- The Book Of Negroes seeks to provoke but not incite viewers.
Those who hunger for the rich and strange among new videos will look for Jennifer Kent's Aussie horror film The Babadook, about a mom protecting her son from a monster, and Paul Thomas Anderson's Inherent Vice, based on Thomas Pyncheon's novel about a 1970 hippie gumshoe (Joaquin Phoenix) investigating complicated, parodic cases with an all-star cast.
Meanwhile, the explosion of offbeat TV series continues as the first seasons of various shows hit DVD. The acclaimed British serial The Missing flashes back and forth over 20 years as a man (James Nesbitt) searches for his kidnapped son and hires a French detective (Tcheky Karyo) to investigate. A crime is at the center of another well-received British serial, Fortitude, where a British cop (Stanley Tucci) investigates murder in an Arctic town. It's not only atmospheric but barometric.
WGN's Manhattan is basically a soap with a great hook: families in 1943 Los Alamos are involved in the top-secret Manhattan Project to develop the A-bomb. John Benjamin Hickey and Olivia Williams play the main scientist couple in this fictionalized story.

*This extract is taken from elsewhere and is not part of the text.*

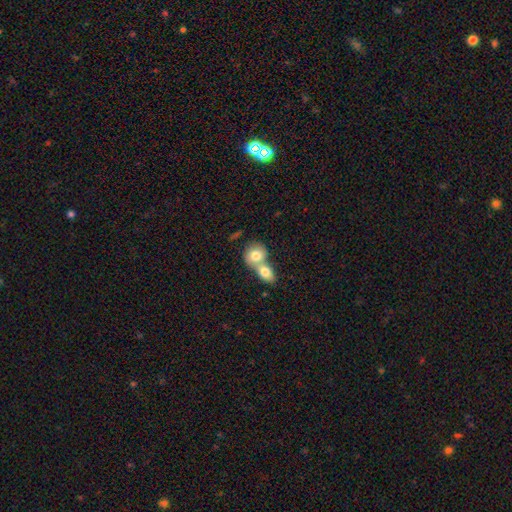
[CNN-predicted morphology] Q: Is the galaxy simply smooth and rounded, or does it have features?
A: smooth — 78%.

Signed, Sealed, Delivered is certainly a better title for this Hallmark Channel series than what they might have called it: Touched by a Postman. From the producer of Touched by an Angel, this wholesome drama follows four employees of the Dead Letter Office who track down the recipients of stray mail.
The Book Of Negroes
"I seem to have trouble dying. By all accounts, I should not have lived this long." These are the first words spoken by Aminata Diallo (Aunjanue Ellis) to members of British Parliament in 1807, as she recounts the story of her life from when she was kidnapped into slavery at age 11 from her African village and crossed the ocean to South Carolina in 1761. Her odyssey is the epic six-part miniseries The Book of Negroes, a Canadian-South African production based on Lawrence Hill's award-winning novel.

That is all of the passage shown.